Industrial ecology is one way to achieve a closed loop system and better maximize natural resources. The premise of industrial ecology is that one industry’s waste becomes another industry’s feedstock. Its design is predicated on ecological systems where one organism’s wastes become nutrients for another organism. Industrial ecology promotes material efficiency, life cycle thinking, and reduction of raw materials.
Where industrial ecology falls short is promoting the use of clean, safe materials. Many eco-industrial parks have been established whereby toxic materials are continuously exchanged amongst the participating industries. Once industries have set up a closed loop system, whereby they are reliant on each other, there is little incentive to use cleaner, safer materials that might not work within the current design of the system.
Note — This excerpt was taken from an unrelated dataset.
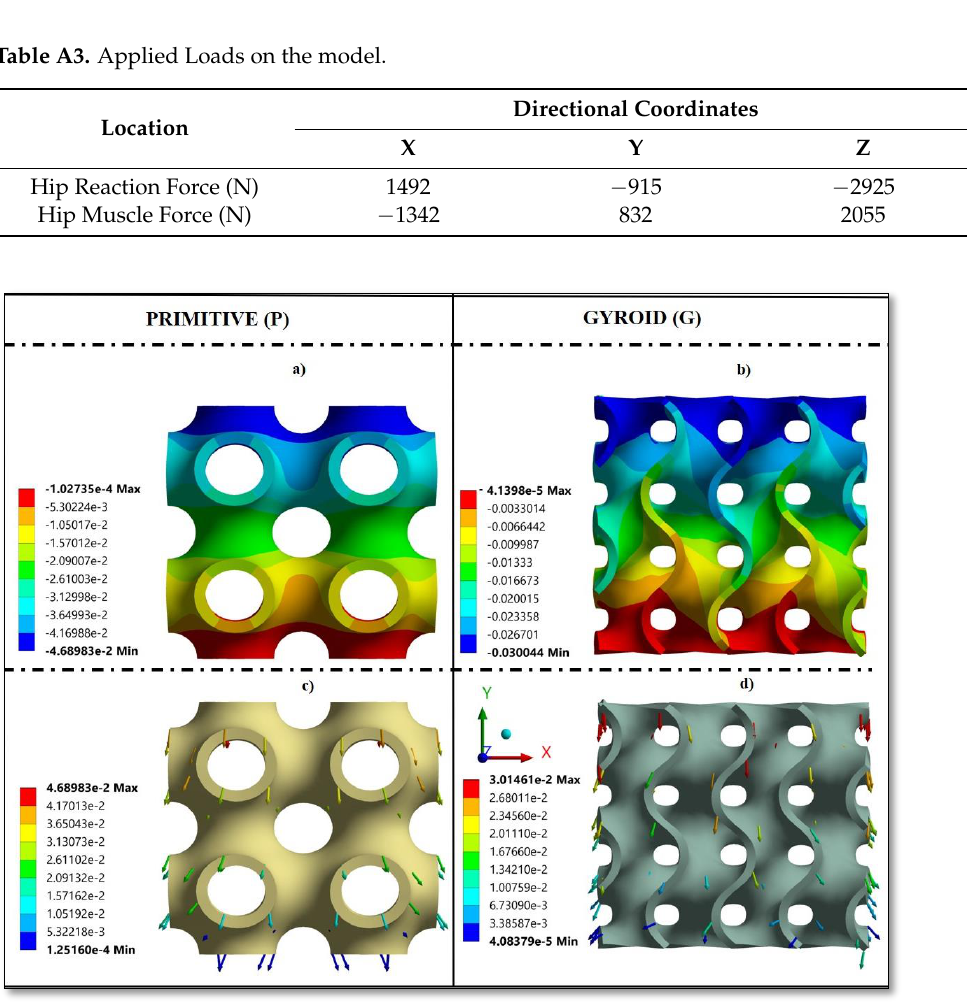
Figure A3. State of deformation along Y -axis ( a , b ), and total deformation vector display ( c , d ), of lattice structures at 80% porosity.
The use of nontoxic materials needs to be prioritized when the eco-industrial park is established, so industries can help each other become more sustainable.
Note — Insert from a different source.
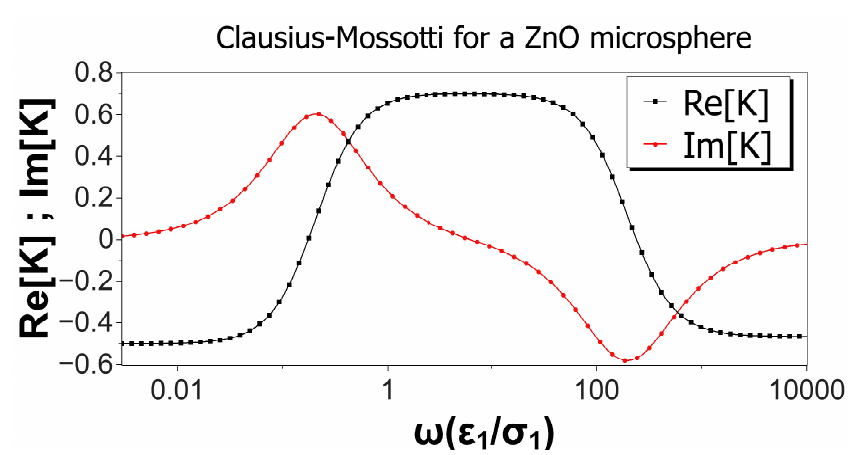
Figure 2. Real and imaginary parts of the Clausius–Mossotti factor versus nondimensional frequency for a ZnO microsphere immersed in a KCl solution. Values of the material properties are taken from Table 1. The microsphere is 10 microns in diameter, and the nondimensional Debye length is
Industrial ecology at work………….
An industrial park in the town of Kalundbork, 80 miles west of Copenhagen in Denmark, was the first example of industrial ecology. The industrial park involves the cooperation of an electric power generating plant, an oil refinery, a biotechnology production plant, a plasterboard factory, a sulfuric acid producer, cement producers, local agriculture and horticulture, and district heating. The power station supplies the power to the pharmaceutical plant, refinery and district heating system. Gyproc, the wallboard producer, buys surplus gas from the refinery along with industrial gypsum, a byproduct of desulfurization process that makes the gas cleaner. In addition, fly ash from the power plant is used for cement-making and road building. The power plant also uses surplus heat for warming its own seawater fish farm. Sludge from the fish farm is used as fertilizer by local farmers.